Selective laser sintering (SLS) is an additive manufacturing (AM) technique that uses a laser as the power source to sinter powdered material (typically nylon or polyamide), aiming the laser automatically at points in space defined by a 3D model, binding the material together to create a solid structure. It is similar to Selective Laser Melting (SLM); the two are instantiations of the same concept but differ in technical details. Selective laser melting (SLM) uses a comparable concept, but in SLM the material is fully melted rather than sintered, allowing different properties (crystal structure, porosity, and so on). SLS (as well as the other mentioned AM techniques) is a relatively new technology that so far has mainly been used for rapid prototyping and for low-volume production of component parts. Production roles are expanding as the commercialization of AM technology improves.
4) Multi-Jet-Fusion (MJF)

Multi Jet Fusion is a powder-based technology but does not use lasers. The powder bed is heated uniformly at the outset. A fusing agent is jetted where particles need to be selectively molten, and a detailing agent is jetted around the contours to improve part resolution.
MJF produces parts from engineering thermoplastics. Here is the list of our standard MJF 3D printing materials. In MJF, parts are built by jetting a binding agent onto thin layers of polymer powder particles (typically nylon) and then sintering them using an IR heat source.

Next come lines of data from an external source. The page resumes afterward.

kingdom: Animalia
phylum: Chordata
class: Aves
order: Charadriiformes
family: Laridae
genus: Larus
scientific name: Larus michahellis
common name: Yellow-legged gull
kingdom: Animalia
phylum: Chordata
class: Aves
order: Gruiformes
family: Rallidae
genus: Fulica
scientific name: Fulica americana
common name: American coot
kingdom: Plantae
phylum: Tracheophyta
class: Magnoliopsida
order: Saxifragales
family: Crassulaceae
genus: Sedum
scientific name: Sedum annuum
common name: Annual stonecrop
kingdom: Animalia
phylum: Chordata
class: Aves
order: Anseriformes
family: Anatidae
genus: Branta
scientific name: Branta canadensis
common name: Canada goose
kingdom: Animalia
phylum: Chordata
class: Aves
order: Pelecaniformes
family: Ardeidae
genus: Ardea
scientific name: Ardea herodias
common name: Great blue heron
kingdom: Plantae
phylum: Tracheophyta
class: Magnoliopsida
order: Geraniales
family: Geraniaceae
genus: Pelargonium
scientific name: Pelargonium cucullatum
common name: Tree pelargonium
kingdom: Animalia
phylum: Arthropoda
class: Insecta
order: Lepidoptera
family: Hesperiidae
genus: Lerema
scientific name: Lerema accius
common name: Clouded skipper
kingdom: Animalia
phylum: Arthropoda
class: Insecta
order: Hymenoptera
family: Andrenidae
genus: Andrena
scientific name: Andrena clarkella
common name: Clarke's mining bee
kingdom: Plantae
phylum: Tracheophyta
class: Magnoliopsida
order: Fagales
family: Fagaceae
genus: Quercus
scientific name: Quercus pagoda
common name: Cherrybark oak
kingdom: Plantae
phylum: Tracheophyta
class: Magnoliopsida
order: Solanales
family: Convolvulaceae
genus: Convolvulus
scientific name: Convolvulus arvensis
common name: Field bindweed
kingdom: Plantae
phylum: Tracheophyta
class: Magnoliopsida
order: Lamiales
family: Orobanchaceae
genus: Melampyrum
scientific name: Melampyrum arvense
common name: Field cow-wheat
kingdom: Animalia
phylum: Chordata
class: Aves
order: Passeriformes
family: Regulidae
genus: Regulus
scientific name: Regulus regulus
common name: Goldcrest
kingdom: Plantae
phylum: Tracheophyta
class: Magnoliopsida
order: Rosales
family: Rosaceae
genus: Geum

5) Direct Metal Laser Sintering (DMLS)

Direct metal laser sintering (DMLS) is one of the few 3D printing technologies that directly create a metal part from its 3D computer model. This process is an advancement of powder metallurgy (PM), a mature metal-molding technology that uses heat and pressure to form powdered metal parts. The working material for this 3D printing process is finely powdered metal. Typically the manufactured size of the metal particles is 20 – 40 micrometers. The particle size and shape limit the detail resolution of the final part. Smaller metal particle size and less variation allow better resolution.
Other resolution limits in this technology are the layer height and the size of the laser spot. Like other 3D printing processes, the model is divided into many fine layers, which are then printed one-by-one to build the final part. Printable layer heights are approximately the maximum size of the metal powder used.

6) Polyjet

Unlike other 3D printing technologies, there isn’t a single inventor for MJ. In fact, up until recent times it’s been more of a technique than an actual printing process. It’s something jewelers have used for centuries. Wax casting has been a traditional process where the user produces high-quality, customizable jewelry. The reason it gets a mention here is because of the introduction of 3D printing. Thanks to the arrival of this technology, wax casting is now an automated process. Today, MJ 3D printers produce high-resolution parts, mainly for the dental and Jewelry industries,
Once the 3D model (CAD file) is uploaded to the printer, it’s all systems go. The printer adds molten (heated) wax to the aluminum build platform in controlled layers. It achieves this using nozzles that sweep evenly across the build area. As soon as the heated material lands on the build plate it begins to cool down and solidify (UV light helps to cure the layers). As the 3D part builds up, a gel-like material helps to support the printing process of more complex geometries. Like all support materials in 3D printing, it’s easy to remove it afterward, either by hand or by using powerful water jets. Once the part is complete you can use it right away, no further post-curing necessary.
There are also Polyjet MJ 3D printers, which use photopolymer-resins rather than synthetic waxes. Polyjet technology also offers very good resolution. Unlike digital wax printers, people use Polyjet devices to create parts for a wide range of industries.